Merging student and training system data can create more personalised learning journeys for students while ultimately reaching the same competency, meaning each student gets exactly the right dose of training for them. 

2. Waiting

Inefficient scheduling, overly rigid syllabuses, logistical and maintenance challenges all contribute to training system delays. When plans inevitably detonate, we should be able to move to the next most optimum schedule, rather than ‘best effort’ from a person susceptible to biases and sugar lows.  

Machine Learning deployed in scheduling scenarios can adjust to the realities of ‘getting things done’ in a complex environment. As long as feedback loops are created, informing the models of what actually happened, they will learn to produce better and better resource schedules. Additionally, secure cloud-based training technologies accessible from any device, anywhere, allow students to learn at the time and place of their choosing, allowing them to “fill the unforgiving minute with 60 seconds’ worth of distance run”. 

3. Transportation

The advances in distributed synthetic training have significantly reduced the need to travel. Systems like Gladiator at RAF Waddington and VTTC at Nellis AFB allow Call Of Duty style dial-a-fight training and bring transportation waste lower than ever before. Virtual Reality (VR) can reduce transportation too, with the training environment brought to the student rather than vice versa.

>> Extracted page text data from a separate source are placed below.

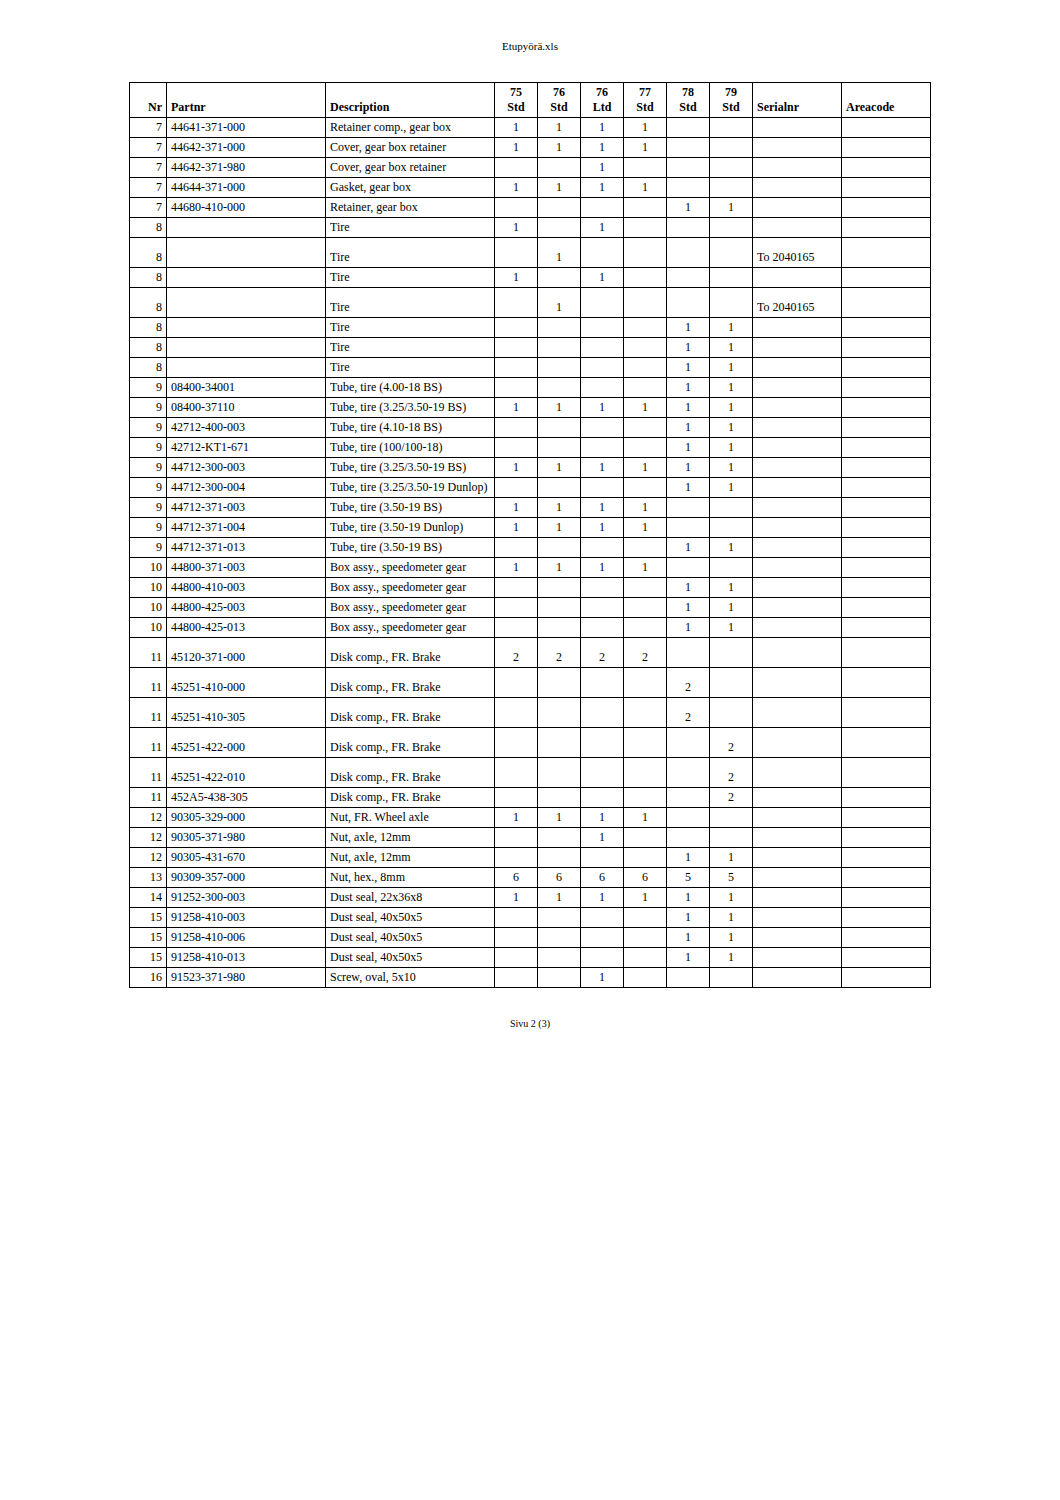Etupyörä.xls
| Nr | Partnr | Description | 75 Std | 76 Std | 76 Ltd | 77 Std | 78 Std | 79 Std | Serialnr | Areacode |
| --- | --- | --- | --- | --- | --- | --- | --- | --- | --- | --- |
| 7 | 44641-371-000 | Retainer comp., gear box | 1 | 1 | 1 | 1 | | | | |
| 7 | 44642-371-000 | Cover, gear box retainer | 1 | 1 | 1 | 1 | | | | |
| 7 | 44642-371-980 | Cover, gear box retainer | | | 1 | | | | | |
| 7 | 44644-371-000 | Gasket, gear box | 1 | 1 | 1 | 1 | | | | |
| 7 | 44680-410-000 | Retainer, gear box | | | | | 1 | 1 | | |
| 8 | | Tire | 1 | | 1 | | | | | |
| 8 | | Tire | | 1 | | | | | To 2040165 | |
| 8 | | Tire | 1 | | 1 | | | | | |
| 8 | | Tire | | 1 | | | | | To 2040165 | |
| 8 | | Tire | | | | | 1 | 1 | | |
| 8 | | Tire | | | | | 1 | 1 | | |
| 8 | | Tire | | | | | 1 | 1 | | |
| 9 | 08400-34001 | Tube, tire (4.00-18 BS) | | | | | 1 | 1 | | |
| 9 | 08400-37110 | Tube, tire (3.25/3.50-19 BS) | 1 | 1 | 1 | 1 | 1 | 1 | | |
| 9 | 42712-400-003 | Tube, tire (4.10-18 BS) | | | | | 1 | 1 | | |
| 9 | 42712-KT1-671 | Tube, tire (100/100-18) | | | | | 1 | 1 | | |
| 9 | 44712-300-003 | Tube, tire (3.25/3.50-19 BS) | 1 | 1 | 1 | 1 | 1 | 1 | | |
| 9 | 44712-300-004 | Tube, tire (3.25/3.50-19 Dunlop) | | | | | 1 | 1 | | |
| 9 | 44712-371-003 | Tube, tire (3.50-19 BS) | 1 | 1 | 1 | 1 | | | | |
| 9 | 44712-371-004 | Tube, tire (3.50-19 Dunlop) | 1 | 1 | 1 | 1 | | | | |
| 9 | 44712-371-013 | Tube, tire (3.50-19 BS) | | | | | 1 | 1 | | |
| 10 | 44800-371-003 | Box assy., speedometer gear | 1 | 1 | 1 | 1 | | | | |
| 10 | 44800-410-003 | Box assy., speedometer gear | | | | | 1 | 1 | | |
| 10 | 44800-425-003 | Box assy., speedometer gear | | | | | 1 | 1 | | |
| 10 | 44800-425-013 | Box assy., speedometer gear | | | | | 1 | 1 | | |
| 11 | 45120-371-000 | Disk comp., FR. Brake | 2 | 2 | 2 | 2 | | | | |
| 11 | 45251-410-000 | Disk comp., FR. Brake | | | | | 2 | | | |
| 11 | 45251-410-305 | Disk comp., FR. Brake | | | | | 2 | | | |
| 11 | 45251-422-000 | Disk comp., FR. Brake | | | | | | 2 | | |
| 11 | 45251-422-010 | Disk comp., FR. Brake | | | | | | 2 | | |
| 11 | 452A5-438-305 | Disk comp., FR. Brake | | | | | | 2 | | |
| 12 | 90305-329-000 | Nut, FR. Wheel axle | 1 | 1 | 1 | 1 | | | | |
| 12 | 90305-371-980 | Nut, axle, 12mm | | | 1 | | | | | |
| 12 | 90305-431-670 | Nut, axle, 12mm | | | | | 1 | 1 | | |
| 13 | 90309-357-000 | Nut, hex., 8mm | 6 | 6 | 6 | 6 | 5 | 5 | | |
| 14 | 91252-300-003 | Dust seal, 22x36x8 | 1 | 1 | 1 | 1 | 1 | 1 | | |
| 15 | 91258-410-003 | Dust seal, 40x50x5 | | | | | 1 | 1 | | |
| 15 | 91258-410-006 | Dust seal, 40x50x5 | | | | | 1 | 1 | | |
| 15 | 91258-410-013 | Dust seal, 40x50x5 | | | | | 1 | 1 | | |
| 16 | 91523-371-980 | Screw, oval, 5x10 | | | 1 | | | | | |
Sivu 2 (3)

These technologies significantly increase the ability to use data analytics to monitor and adjust the performance of students, instructors and the training system itself. 

4. Inventory

Excess inventory in the military training environment can include unused equipment, materials, or even outdated training curricula that clutter the training pipeline. Regular reviews and updates of training materials and methods can ensure that only useful, up-to-date resources are at hand, reducing costs and storage needs while increasing training relevance and effectiveness. 

Large Language Models are really helpful here and can prevent duplication in materials, identify gaps in content and ripple changes seamlessly into an organisation’s technical and learning publications, especially when integrated into a product like Aquila Learning ALaRMS. 

In the last few decades, training systems have upgraded from paper based design, delivery and management process to digital ones. With the advent of AI and ML, we can take that improvement one step further by adding intelligent solutions that optimise the efficiency and efficacy of modern warfighter training.